How Do You Prevent Multiple Sclerosis?
According to reports revealed by Hindustan Times, with the month of March known as the Multiple Sclerosis Month, a significant number of health experts have rounded up some recent research which suggests how the condition could possibly be prevented and managed at home. That said, researchers said that moving around with the help of the Nintendo Wii Balance Board could be beneficial for MS sufferers. A study conducted in 2014 has found that this type of activity causes changes in brain connections associated with balance and coordination.
Furthermore, as per Everyday Health, geography and sun exposure could also be one of the factors since the link between location and MS risk may be sun exposure or, in a more specific sense, vitamin D levels in the body. Previous research has indicated that adequate vitamin D levels may play a role in protecting against MS. At the moment, a number of studies are already taking place in order to increase scientists' understanding when it comes to the role of vitamin D in preventing MS and as well as exploring whether vitamin D supplementation can reduce disease activity in people who have MS.

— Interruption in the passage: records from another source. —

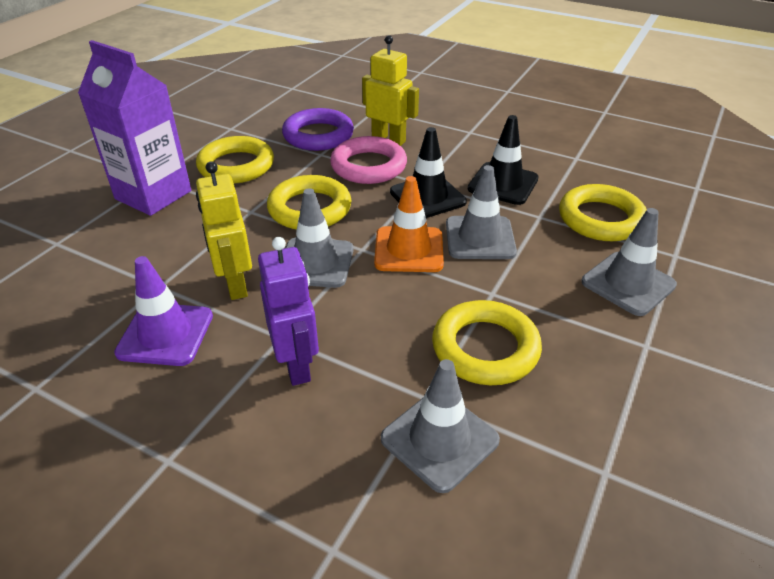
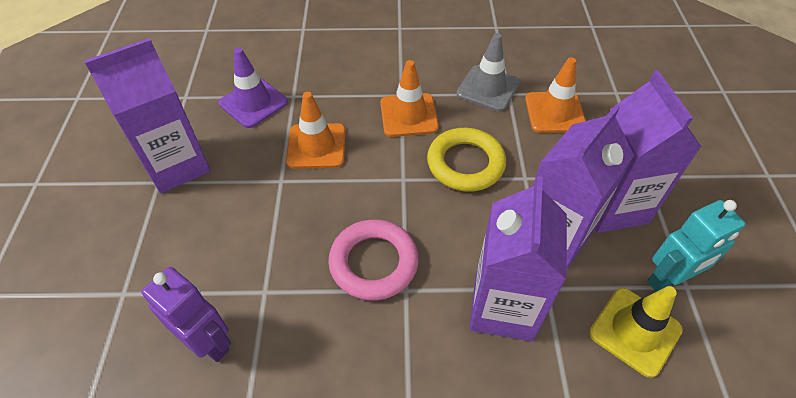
black traffic cone: [390,127,467,218] [468,115,539,205] = 2 -> none = 0
grey traffic cone: [286,188,354,288] [381,359,500,493] [446,165,517,259] [581,208,677,316] = 4 -> [456,33,520,112] = 1
orange traffic cone: [374,176,444,272] = 1 -> [286,92,346,169] [380,60,439,137] [525,57,586,133] = 3
purple carton: [78,40,191,216] = 1 -> [84,38,211,193] [469,176,567,341] [533,105,634,269] [595,70,702,233] = 4
purple ring: [282,108,354,151] = 1 -> none = 0
turquoise robot: none = 0 -> [647,200,745,292] = 1
yellow ring: [196,136,274,184] [267,175,351,230] [432,300,542,385] [559,184,647,241] = 4 -> [427,128,506,192] = 1
yellow robot: [196,161,252,300] [362,35,419,146] = 2 -> none = 0
yellow traffic cone: none = 0 -> [589,286,683,378] = 1

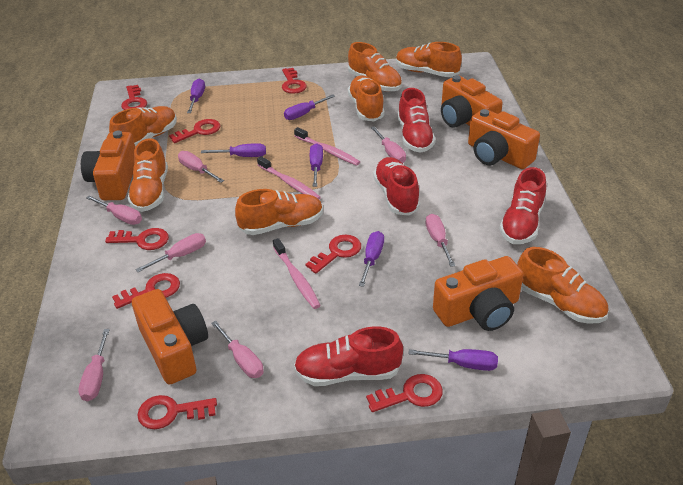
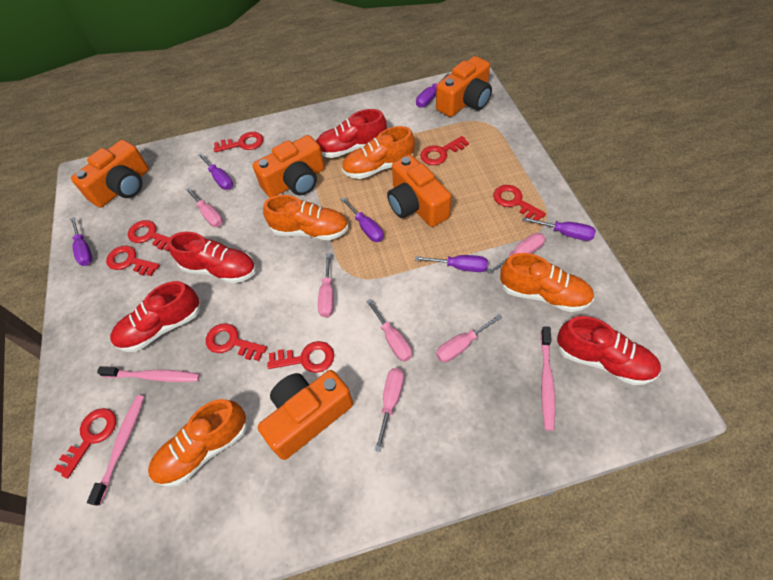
orange shoe: [109,106,177,147] [128,138,168,212] [235,189,323,235] [348,42,402,92] [348,76,385,121] [396,42,462,77] [517,247,609,324] = 7 -> [148,399,247,487] [263,195,348,240] [342,126,415,179] [500,253,594,312] = 4
pink screwdriver: [78,329,110,401] [86,195,142,225] [135,233,206,272] [178,151,224,183] [211,321,264,378] [371,126,406,163] [425,214,455,267] = 7 -> [185,187,223,227] [318,253,334,317] [366,299,412,362] [375,368,404,452] [436,314,503,362] [486,233,545,275] = 6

Drinking Coffee Linked In MS
Meanwhile, through a 2015 US and Swedish research, it was found that drinking 4 to 6 cups of coffee per day may potentially lower the risk of being inflicted by multiple sclerosis. In addition, with caffeine intake previously associated with a lower risk of Parkinson's and Alzheimer's diseases, the researchers believe their results also support the theory that caffeine may have a protective effect on the brain.